I have an ADDRESS table that is related to the CUSTOMER table. It can be pictured as the CUSTOMER table having a foriegn key that points back to the ADDRESS table (customer.addressid).

In reality, you would not keep the addressid in the CUSTOMER table because a customer can change their address and we still want to know about their previous addresses. Plus the customer can have a shipping address or seasonal addresses. To accomidate this, you would put a many-to-many table in between CUSTOMER and ADDRESS that had the following fields:
CUSTOMERADDRESS table:

customeraddressid	(I)	&& Primary Key
customerid		(I)	&& FK: customer table
addressid		(I)	&& FK: address table
homeaddress		(L)	&& Is this the customer's home address?
inactive		(L)	&& Is this address still active?
This scenario allows multiple addresses per customer, defaults to the home address, can present the order-taker with a list of current known addresses for that customer and allows old invoices to retain their correct address.

If you extrapolate this relationship out further, you will see that we need a link to the address in the INVOICE table as well as the CUSTOMER table.

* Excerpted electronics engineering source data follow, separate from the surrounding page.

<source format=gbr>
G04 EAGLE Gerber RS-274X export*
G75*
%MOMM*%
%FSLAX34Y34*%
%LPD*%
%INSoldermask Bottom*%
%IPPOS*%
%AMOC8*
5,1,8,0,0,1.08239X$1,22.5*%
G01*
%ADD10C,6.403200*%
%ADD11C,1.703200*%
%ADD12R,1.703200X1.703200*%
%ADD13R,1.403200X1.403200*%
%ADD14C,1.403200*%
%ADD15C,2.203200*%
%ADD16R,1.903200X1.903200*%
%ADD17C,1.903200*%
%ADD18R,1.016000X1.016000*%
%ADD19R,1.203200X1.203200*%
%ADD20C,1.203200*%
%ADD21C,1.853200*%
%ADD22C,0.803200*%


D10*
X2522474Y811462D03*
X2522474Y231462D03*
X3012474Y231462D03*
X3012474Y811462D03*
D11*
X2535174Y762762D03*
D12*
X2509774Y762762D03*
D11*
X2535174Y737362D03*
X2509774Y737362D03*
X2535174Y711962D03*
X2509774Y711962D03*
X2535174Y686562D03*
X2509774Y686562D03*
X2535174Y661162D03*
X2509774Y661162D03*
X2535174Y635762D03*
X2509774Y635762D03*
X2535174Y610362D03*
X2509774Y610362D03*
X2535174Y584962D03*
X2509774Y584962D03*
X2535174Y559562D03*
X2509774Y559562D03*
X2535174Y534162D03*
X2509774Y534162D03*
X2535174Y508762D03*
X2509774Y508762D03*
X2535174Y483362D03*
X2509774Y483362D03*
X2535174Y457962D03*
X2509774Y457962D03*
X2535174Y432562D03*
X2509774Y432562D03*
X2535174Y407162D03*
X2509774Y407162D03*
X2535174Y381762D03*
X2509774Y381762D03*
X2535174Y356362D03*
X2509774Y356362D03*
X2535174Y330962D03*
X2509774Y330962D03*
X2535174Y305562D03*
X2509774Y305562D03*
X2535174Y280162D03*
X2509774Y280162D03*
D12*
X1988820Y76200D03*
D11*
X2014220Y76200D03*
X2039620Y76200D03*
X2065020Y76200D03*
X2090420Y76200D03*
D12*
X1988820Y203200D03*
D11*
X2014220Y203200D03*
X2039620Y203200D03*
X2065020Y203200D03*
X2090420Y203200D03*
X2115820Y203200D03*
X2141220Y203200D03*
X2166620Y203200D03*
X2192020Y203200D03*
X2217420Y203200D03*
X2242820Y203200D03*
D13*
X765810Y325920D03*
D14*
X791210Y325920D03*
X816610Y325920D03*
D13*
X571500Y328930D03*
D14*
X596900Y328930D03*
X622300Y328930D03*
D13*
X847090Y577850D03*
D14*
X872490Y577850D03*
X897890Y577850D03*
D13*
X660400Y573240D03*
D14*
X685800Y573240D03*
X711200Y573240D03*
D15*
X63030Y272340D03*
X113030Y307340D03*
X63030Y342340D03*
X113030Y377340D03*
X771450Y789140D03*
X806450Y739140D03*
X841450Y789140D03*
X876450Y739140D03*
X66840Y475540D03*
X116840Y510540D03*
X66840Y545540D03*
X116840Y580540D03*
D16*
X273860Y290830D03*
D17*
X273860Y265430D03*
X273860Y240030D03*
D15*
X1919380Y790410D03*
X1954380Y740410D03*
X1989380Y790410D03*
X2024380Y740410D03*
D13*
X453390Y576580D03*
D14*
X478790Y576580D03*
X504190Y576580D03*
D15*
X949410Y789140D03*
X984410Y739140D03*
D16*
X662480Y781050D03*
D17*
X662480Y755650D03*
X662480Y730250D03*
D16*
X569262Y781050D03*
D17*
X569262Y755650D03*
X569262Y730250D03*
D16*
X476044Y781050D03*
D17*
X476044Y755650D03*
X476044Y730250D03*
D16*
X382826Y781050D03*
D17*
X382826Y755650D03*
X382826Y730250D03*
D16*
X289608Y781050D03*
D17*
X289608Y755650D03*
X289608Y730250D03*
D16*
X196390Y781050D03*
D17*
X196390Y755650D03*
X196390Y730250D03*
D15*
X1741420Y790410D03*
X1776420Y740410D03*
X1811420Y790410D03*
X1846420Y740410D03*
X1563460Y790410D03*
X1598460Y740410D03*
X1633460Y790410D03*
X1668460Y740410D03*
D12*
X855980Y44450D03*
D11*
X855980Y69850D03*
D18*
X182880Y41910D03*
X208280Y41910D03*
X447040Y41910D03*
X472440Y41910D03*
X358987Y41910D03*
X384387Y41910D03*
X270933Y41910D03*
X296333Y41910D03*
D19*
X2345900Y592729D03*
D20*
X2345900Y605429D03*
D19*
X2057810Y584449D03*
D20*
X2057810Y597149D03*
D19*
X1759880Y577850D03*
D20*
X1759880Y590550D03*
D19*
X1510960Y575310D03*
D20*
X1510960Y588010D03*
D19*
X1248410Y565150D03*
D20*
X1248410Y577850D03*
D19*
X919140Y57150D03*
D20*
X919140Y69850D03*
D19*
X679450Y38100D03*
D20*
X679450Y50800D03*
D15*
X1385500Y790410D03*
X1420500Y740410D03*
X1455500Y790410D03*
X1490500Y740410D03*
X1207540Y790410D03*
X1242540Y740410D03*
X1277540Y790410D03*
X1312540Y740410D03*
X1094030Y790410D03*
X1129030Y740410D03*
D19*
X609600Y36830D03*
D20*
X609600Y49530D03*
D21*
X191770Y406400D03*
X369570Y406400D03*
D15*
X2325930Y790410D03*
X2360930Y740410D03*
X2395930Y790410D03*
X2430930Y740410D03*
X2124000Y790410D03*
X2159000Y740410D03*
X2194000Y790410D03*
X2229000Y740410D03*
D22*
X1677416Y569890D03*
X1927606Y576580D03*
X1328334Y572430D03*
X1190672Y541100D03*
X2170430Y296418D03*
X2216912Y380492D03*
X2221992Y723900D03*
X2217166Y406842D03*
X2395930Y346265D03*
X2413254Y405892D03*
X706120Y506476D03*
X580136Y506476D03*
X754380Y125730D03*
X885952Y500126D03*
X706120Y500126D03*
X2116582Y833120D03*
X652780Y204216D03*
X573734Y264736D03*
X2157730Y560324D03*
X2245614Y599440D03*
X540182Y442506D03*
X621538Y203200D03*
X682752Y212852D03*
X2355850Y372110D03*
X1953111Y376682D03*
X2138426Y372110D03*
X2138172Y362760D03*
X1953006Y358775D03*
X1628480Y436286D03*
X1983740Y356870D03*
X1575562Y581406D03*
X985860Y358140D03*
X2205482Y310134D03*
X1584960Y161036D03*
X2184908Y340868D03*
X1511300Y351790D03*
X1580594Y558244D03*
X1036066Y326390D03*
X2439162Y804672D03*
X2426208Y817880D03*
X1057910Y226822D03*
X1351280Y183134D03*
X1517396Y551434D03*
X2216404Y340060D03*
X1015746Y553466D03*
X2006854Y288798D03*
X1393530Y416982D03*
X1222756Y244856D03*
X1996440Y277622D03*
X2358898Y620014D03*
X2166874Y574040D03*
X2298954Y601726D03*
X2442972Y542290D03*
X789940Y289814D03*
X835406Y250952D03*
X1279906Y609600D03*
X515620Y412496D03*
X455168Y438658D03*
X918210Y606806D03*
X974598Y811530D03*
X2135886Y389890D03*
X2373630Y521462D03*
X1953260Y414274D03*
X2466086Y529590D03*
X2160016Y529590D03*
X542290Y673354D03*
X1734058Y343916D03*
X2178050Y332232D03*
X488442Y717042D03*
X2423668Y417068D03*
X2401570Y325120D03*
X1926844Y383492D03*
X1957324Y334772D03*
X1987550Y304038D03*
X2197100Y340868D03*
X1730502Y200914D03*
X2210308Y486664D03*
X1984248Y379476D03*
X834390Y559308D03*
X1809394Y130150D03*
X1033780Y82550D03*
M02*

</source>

Here's where the normalization rules start to get complex. You might be tempted to simply drop an addressid in the INVOICE table, but this breaks the normalization rules. The normalized way to do it is to replace the customerid field in the INVOICE table with customeraddressid. Now our customers can have many addresses and each invoice is linked to just one of those addresses.

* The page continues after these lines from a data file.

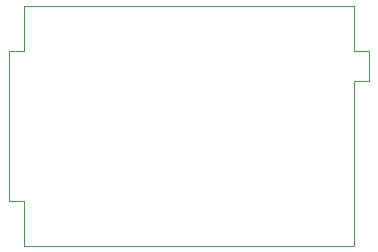
<source format=gbr>
%TF.GenerationSoftware,KiCad,Pcbnew,(5.1.9)-1*%
%TF.CreationDate,2021-08-02T18:10:52+02:00*%
%TF.ProjectId,10_Audio_Facile,31305f41-7564-4696-9f5f-466163696c65,rev?*%
%TF.SameCoordinates,Original*%
%TF.FileFunction,Paste,Bot*%
%TF.FilePolarity,Positive*%
%FSLAX46Y46*%
G04 Gerber Fmt 4.6, Leading zero omitted, Abs format (unit mm)*
G04 Created by KiCad (PCBNEW (5.1.9)-1) date 2021-08-02 18:10:52*
%MOMM*%
%LPD*%
G01*
G04 APERTURE LIST*
%TA.AperFunction,Profile*%
%ADD10C,0.050000*%
%TD*%
G04 APERTURE END LIST*
D10*
X130810000Y-67310000D02*
X129540000Y-67310000D01*
X130810000Y-64770000D02*
X130810000Y-67310000D01*
X129540000Y-64770000D02*
X130810000Y-64770000D01*
X129540000Y-60960000D02*
X129540000Y-64770000D01*
X129540000Y-67310000D02*
X129540000Y-81280000D01*
X101600000Y-60960000D02*
X129540000Y-60960000D01*
X101600000Y-77470000D02*
X101600000Y-81280000D01*
X100330000Y-77470000D02*
X101600000Y-77470000D01*
X101600000Y-60960000D02*
X101600000Y-64770000D01*
X101600000Y-64770000D02*
X100330000Y-64770000D01*
X129540000Y-81280000D02*
X101600000Y-81280000D01*
X100330000Y-77470000D02*
X100330000Y-64770000D01*
M02*

</source>
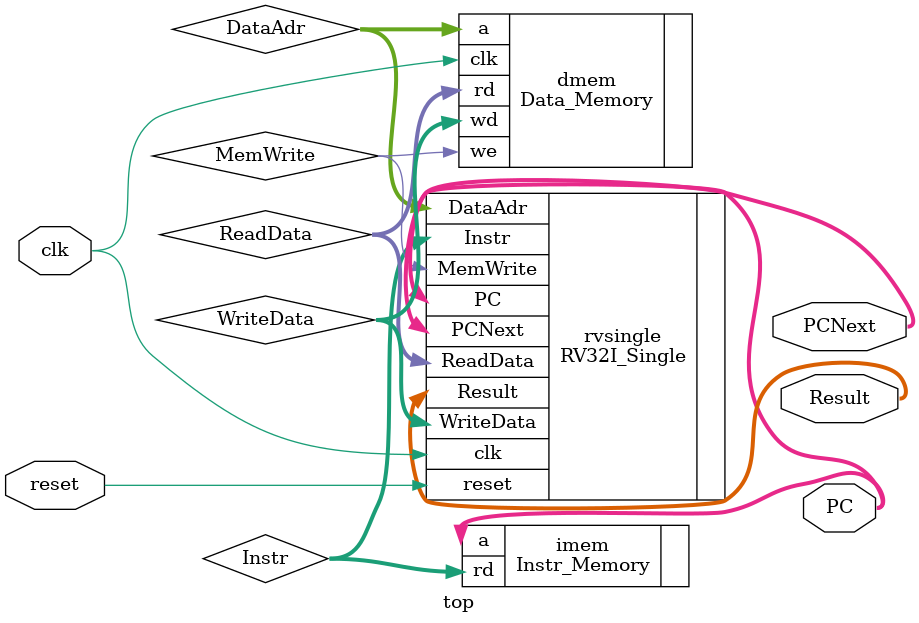
<source format=sv>

module top(
	input logic 			clk, reset,
	//to testbench
	output logic [31:0]	PC, PCNext, Result
);
	
	logic [31:0] DataAdr, WriteData;
	logic MemWrite;
	logic [31:0] Instr, ReadData;
	
	//Instantiate rv32i single cycle datapath and controller
	RV32I_Single rvsingle(
		.clk(clk), .reset(reset), .Instr(Instr), .ReadData(ReadData),
		.MemWrite(MemWrite), .PC(PC), .DataAdr(DataAdr), .WriteData(WriteData),
		//to testbench
		.PCNext(PCNext), .Result(Result)
	);
	
	//Instantiate instruction memory
	Instr_Memory imem(
		.a(PC),
		.rd(Instr)
	);
	
	//Instantiate data memory
	Data_Memory dmem(
		.clk(clk), .we(MemWrite), .a(DataAdr), .wd(WriteData),
		.rd(ReadData)
	);
	
endmodule
</source>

>How would you handle this scenario without a city and state table. Do you force them to entry an address first ( one time entry ) or do you allow them to enter city and state as text boxes as opposed to drop downs.
>

You could create tables that serve as lists for city/state/zip, but I find that zip codes change enough over time that it is too cumbersome to enforce normalization with relationships between tables. I would provide the user with a combobox where they could pick out a city from the master list or type one in.